- _REQUEST_
Copy out, word for word, the lines from the beginning of the records through the line that contains "Dir gefällt Techtest?", including that line.

Transcribed page contents
•••

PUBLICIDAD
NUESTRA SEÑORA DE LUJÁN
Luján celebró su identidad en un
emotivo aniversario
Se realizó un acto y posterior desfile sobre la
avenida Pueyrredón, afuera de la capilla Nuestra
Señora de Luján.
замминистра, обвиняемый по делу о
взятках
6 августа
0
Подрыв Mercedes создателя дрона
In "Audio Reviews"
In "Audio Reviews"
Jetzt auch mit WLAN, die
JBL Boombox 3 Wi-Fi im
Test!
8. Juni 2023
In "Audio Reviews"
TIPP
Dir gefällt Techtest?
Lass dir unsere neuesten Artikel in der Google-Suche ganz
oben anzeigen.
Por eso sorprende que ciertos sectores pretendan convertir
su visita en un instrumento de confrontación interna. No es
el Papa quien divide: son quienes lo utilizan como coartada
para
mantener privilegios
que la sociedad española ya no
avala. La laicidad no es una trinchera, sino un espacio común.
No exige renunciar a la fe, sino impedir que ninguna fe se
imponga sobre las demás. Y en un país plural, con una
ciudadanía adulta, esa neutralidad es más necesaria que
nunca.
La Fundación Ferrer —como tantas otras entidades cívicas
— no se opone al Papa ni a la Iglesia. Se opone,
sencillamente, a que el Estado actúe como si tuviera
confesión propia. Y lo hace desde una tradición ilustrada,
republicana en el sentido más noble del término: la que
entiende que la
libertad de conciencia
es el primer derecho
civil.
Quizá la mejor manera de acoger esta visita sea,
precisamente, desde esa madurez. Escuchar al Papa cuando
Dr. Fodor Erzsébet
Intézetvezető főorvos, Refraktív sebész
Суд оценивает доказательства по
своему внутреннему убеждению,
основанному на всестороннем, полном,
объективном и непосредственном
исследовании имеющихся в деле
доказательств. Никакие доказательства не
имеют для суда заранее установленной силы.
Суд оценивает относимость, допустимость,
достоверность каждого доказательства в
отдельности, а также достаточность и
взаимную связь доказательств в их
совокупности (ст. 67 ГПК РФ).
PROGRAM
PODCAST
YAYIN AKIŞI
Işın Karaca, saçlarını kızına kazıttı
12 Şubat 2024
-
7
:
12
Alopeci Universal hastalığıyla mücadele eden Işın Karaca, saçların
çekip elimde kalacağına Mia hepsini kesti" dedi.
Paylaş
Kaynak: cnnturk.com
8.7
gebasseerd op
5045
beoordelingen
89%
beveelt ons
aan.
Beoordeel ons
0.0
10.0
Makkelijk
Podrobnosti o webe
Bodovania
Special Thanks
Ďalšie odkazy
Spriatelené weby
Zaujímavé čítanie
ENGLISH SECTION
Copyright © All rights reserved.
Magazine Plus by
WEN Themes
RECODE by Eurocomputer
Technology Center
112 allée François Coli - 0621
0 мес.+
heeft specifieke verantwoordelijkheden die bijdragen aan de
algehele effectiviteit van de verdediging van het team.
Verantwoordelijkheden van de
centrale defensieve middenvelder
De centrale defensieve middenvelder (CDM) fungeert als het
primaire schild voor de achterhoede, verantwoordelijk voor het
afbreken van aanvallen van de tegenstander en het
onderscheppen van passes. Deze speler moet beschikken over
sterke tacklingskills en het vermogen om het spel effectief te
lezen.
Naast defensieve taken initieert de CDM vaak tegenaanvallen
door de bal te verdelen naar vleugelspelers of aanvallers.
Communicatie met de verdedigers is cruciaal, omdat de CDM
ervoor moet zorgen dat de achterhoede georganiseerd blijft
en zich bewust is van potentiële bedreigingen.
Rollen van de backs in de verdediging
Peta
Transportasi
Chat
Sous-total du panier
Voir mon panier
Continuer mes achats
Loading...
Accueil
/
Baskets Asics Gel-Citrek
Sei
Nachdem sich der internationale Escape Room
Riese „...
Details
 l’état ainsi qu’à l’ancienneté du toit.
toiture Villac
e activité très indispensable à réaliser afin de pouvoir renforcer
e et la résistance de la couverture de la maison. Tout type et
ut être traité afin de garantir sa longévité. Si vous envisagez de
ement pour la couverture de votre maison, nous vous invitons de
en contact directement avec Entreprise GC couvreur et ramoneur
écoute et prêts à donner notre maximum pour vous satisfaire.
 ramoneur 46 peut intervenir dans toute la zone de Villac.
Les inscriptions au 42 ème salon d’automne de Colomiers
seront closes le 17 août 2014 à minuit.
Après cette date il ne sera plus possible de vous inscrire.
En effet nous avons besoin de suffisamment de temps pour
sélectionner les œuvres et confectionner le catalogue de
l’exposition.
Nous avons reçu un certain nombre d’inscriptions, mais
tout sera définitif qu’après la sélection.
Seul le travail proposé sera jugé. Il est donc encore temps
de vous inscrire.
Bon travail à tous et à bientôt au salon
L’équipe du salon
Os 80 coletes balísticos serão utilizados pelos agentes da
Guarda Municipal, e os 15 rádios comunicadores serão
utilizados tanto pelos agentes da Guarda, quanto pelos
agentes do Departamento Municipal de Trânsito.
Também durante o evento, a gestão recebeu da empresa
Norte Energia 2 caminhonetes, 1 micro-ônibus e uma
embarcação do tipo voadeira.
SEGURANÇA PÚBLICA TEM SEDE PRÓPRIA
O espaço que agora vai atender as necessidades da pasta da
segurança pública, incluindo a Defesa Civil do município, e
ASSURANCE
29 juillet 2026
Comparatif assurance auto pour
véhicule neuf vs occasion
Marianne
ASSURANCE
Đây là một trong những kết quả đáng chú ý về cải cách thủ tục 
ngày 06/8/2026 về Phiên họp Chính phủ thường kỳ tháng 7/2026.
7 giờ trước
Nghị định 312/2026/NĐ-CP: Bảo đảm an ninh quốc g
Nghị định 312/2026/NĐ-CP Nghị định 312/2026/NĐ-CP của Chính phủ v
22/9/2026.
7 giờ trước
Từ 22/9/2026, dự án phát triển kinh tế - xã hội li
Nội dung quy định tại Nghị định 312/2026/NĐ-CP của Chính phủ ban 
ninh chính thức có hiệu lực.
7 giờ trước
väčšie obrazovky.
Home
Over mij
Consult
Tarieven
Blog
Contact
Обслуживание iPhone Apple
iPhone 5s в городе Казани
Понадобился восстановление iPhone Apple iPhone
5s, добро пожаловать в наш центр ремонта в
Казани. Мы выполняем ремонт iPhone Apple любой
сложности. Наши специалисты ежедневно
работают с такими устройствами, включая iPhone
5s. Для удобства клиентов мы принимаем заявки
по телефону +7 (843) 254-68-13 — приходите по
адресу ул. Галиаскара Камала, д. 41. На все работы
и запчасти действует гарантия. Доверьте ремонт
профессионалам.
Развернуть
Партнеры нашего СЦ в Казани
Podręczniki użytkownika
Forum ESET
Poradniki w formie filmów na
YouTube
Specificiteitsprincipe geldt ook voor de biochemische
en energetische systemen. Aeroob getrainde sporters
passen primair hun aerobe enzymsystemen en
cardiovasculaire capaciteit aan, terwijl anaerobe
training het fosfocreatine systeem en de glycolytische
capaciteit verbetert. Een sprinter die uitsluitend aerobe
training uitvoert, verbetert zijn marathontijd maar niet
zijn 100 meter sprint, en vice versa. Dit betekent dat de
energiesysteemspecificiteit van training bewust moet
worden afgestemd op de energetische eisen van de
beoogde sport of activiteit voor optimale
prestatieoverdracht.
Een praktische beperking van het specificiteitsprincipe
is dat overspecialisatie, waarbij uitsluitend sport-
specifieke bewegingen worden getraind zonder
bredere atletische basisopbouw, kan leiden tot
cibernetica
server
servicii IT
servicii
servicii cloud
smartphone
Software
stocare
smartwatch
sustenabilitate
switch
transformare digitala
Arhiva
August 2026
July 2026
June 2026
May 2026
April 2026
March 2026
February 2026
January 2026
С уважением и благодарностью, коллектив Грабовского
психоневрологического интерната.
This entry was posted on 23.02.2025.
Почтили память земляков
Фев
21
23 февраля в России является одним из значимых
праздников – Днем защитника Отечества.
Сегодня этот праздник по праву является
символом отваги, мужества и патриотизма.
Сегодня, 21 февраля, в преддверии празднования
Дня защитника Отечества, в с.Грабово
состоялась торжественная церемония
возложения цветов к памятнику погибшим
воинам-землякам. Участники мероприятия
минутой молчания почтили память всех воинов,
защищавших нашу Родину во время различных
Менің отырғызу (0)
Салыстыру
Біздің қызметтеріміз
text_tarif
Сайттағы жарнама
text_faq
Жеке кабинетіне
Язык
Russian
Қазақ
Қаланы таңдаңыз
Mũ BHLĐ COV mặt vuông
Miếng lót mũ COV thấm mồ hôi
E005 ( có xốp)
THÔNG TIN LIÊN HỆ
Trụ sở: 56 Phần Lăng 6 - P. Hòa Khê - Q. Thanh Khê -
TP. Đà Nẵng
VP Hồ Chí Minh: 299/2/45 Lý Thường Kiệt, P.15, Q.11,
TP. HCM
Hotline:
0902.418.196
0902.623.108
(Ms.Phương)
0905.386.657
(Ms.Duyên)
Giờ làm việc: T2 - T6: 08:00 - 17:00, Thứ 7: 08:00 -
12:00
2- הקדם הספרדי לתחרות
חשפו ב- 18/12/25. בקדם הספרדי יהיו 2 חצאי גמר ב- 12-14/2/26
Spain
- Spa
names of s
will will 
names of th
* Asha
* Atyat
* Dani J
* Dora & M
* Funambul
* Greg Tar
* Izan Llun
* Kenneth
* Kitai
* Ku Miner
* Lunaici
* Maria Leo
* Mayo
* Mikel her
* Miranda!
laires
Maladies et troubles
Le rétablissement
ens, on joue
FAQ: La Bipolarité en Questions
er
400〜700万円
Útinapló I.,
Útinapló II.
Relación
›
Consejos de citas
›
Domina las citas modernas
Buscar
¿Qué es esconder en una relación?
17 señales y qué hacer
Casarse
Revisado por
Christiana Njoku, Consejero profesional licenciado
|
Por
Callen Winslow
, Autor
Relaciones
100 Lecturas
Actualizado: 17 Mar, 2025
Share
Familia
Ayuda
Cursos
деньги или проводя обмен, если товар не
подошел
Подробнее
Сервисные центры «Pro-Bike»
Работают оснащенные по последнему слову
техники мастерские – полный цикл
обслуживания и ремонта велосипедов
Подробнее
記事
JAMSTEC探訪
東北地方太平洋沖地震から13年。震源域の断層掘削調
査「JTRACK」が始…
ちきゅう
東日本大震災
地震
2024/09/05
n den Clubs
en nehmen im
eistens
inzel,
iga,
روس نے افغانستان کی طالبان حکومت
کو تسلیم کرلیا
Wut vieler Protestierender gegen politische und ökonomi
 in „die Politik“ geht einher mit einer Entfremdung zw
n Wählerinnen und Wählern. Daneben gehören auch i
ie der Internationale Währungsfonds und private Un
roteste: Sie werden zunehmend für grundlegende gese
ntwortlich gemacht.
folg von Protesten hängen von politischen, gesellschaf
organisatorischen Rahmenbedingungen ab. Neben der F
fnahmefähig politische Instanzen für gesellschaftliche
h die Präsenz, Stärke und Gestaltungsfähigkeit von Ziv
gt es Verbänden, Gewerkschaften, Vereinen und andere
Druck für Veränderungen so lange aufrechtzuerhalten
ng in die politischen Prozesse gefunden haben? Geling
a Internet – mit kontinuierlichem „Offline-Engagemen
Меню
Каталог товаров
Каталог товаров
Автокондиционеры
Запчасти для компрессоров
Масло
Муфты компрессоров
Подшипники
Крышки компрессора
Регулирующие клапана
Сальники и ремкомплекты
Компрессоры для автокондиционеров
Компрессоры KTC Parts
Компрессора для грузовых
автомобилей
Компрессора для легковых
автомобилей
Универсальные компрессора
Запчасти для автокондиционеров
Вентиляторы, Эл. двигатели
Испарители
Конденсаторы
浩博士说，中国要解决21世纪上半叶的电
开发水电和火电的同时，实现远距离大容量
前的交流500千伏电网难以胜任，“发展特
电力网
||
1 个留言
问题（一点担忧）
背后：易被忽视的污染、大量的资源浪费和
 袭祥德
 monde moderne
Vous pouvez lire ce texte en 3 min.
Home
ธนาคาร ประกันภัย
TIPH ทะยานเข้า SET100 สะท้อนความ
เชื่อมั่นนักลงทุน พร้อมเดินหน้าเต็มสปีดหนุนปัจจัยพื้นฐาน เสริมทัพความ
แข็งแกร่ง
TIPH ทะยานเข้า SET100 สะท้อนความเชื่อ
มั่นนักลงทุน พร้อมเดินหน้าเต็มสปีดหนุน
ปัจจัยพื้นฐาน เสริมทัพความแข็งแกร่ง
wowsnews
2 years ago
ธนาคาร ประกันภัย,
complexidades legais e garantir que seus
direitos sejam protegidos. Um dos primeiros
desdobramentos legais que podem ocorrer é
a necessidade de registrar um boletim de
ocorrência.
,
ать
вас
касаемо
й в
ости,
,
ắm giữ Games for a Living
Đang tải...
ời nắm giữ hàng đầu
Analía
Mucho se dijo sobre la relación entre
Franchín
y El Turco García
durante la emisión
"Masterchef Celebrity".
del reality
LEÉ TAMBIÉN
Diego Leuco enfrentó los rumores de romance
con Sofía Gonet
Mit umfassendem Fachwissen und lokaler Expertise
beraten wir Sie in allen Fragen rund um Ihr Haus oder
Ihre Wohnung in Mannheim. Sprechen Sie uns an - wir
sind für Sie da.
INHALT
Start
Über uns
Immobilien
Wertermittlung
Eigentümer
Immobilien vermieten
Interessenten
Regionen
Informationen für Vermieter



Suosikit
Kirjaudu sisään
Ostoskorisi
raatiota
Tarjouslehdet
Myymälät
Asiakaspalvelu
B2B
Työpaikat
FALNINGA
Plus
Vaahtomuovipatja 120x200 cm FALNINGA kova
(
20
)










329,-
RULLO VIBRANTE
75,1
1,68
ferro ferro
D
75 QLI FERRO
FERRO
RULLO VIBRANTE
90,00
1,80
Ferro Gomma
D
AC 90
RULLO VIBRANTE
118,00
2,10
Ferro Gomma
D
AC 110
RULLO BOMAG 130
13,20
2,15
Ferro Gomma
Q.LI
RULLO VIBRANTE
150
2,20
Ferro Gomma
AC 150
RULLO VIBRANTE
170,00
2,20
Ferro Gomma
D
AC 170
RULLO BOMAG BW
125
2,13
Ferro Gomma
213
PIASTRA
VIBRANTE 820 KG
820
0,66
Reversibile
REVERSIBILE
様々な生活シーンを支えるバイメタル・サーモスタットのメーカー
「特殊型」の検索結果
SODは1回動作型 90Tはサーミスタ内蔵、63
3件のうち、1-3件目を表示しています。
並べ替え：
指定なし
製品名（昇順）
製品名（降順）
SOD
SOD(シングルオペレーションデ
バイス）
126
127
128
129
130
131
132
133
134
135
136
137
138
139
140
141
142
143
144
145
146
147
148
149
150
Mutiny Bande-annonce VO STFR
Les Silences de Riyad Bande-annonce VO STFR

•••

- _WRITTEN RESPONSE_
PUBLICIDAD
NUESTRA SEÑORA DE LUJÁN
Luján celebró su identidad en un
emotivo aniversario
Se realizó un acto y posterior desfile sobre la
avenida Pueyrredón, afuera de la capilla Nuestra
Señora de Luján.
замминистра, обвиняемый по делу о
взятках
6 августа
0
Подрыв Mercedes создателя дрона
In "Audio Reviews"
In "Audio Reviews"
Jetzt auch mit WLAN, die
JBL Boombox 3 Wi-Fi im
Test!
8. Juni 2023
In "Audio Reviews"
TIPP
Dir gefällt Techtest?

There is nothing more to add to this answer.